Draghi, c’è da crederlo, su questo ha le idee molto chiare e ha individuato i percorsi da seguire con i partner europei. Oggi presenterà le linee guida del Piano e dunque un documento per molti versi ancora aperto. Poi ci sarà lunedì e martedì prossimi la presentazione e il dibattito in Parlamento per recepire indicazioni e suggerimenti, e poi infine la stesura finale da spedire a Bruxelles. Sono passaggi delicati: se qualcosa non dovesse filare liscio il governo rischierebbe e l’intelaiatura sulla quale si è costruita la larga maggioranza minaccerebbe di cedere. È evidente che nessuno può permettersi un esito simile. Ma proprio per questo le fibrillazioni delle ultime ore non possono essere anticipatrici di divaricazioni che se riprodotte e manifestate nel Consiglio dei ministri potrebbero determinare lacerazioni non giustificate e non giustificabili.
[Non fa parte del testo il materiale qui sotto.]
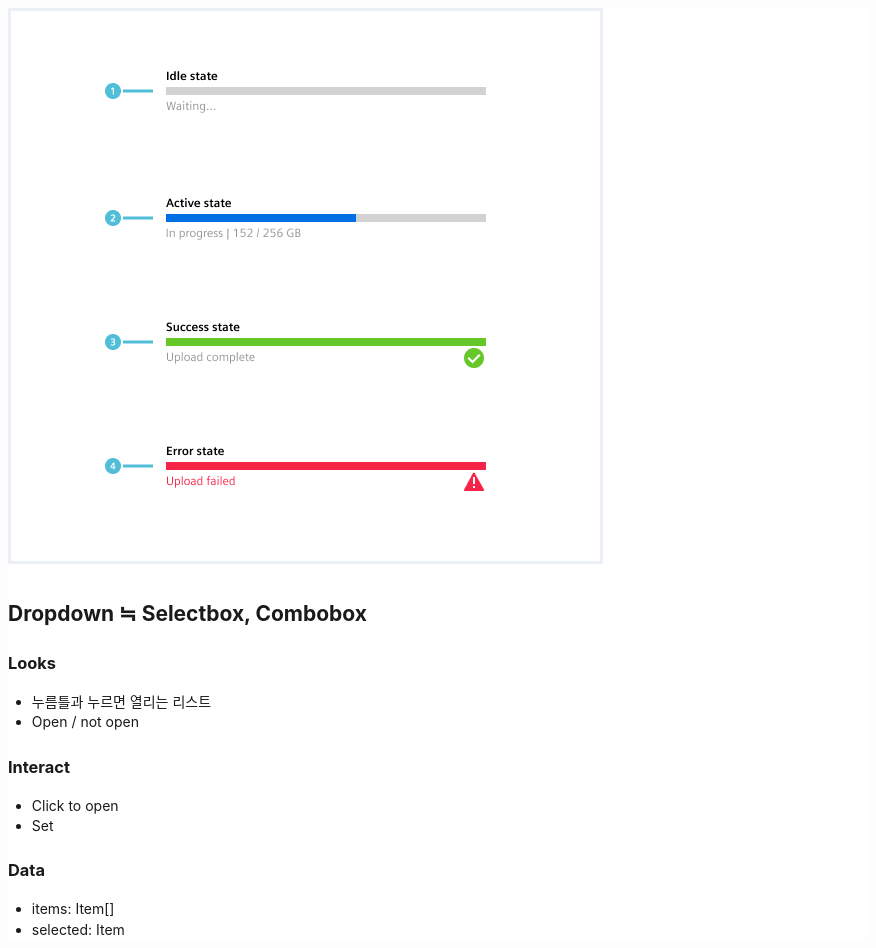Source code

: ![](../attachments/ux-elements_progress_bars.png)

## Dropdown ≒ Selectbox, Combobox

### Looks

- 누름틀과 누르면 열리는 리스트
- Open / not open

### Interact

- Click to open
- Set

### Data

- items: Item[]
- selected: Item
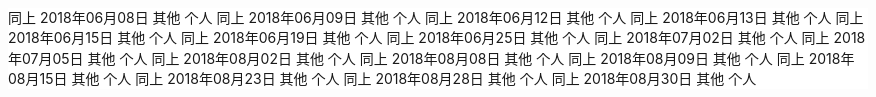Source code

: 同上
2018年06月08日
其他
个人
同上
2018年06月09日
其他
个人
同上
2018年06月12日
其他
个人
同上
2018年06月13日
其他
个人
同上
2018年06月15日
其他
个人
同上
2018年06月19日
其他
个人
同上
2018年06月25日
其他
个人
同上
2018年07月02日
其他
个人
同上
2018年07月05日
其他
个人
同上
2018年08月02日
其他
个人
同上
2018年08月08日
其他
个人
同上
2018年08月09日
其他
个人
同上
2018年08月15日
其他
个人
同上
2018年08月23日
其他
个人
同上
2018年08月28日
其他
个人
同上
2018年08月30日
其他
个人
Il Recovery è un’opportunità che va a favore dei cittadini e sprecarla per interessi di parte sarebbe una sciagura. La leadership di Draghi assicura autorevolezza e competenza. Ma il presidente del Consiglio non può essere lasciato solo. Deve avvertire attorno a sé la solidarietà e il sostegno convinto di partiti e movimenti che si vogliono caricare sulle spalle la responsabilità di disegnare l’Italia che verrà. Senza naturalmente che questo significhi abdicare alle priorità di ciascuno. Ma la priorità delle priorità è che le risorse arrivino a destinazione senza intoppi. Il Recovery, se ben concepito e poi gestito, è la freccia che centra il bersaglio della crescita. Senza di quella, il resto è battibecco inconcludente.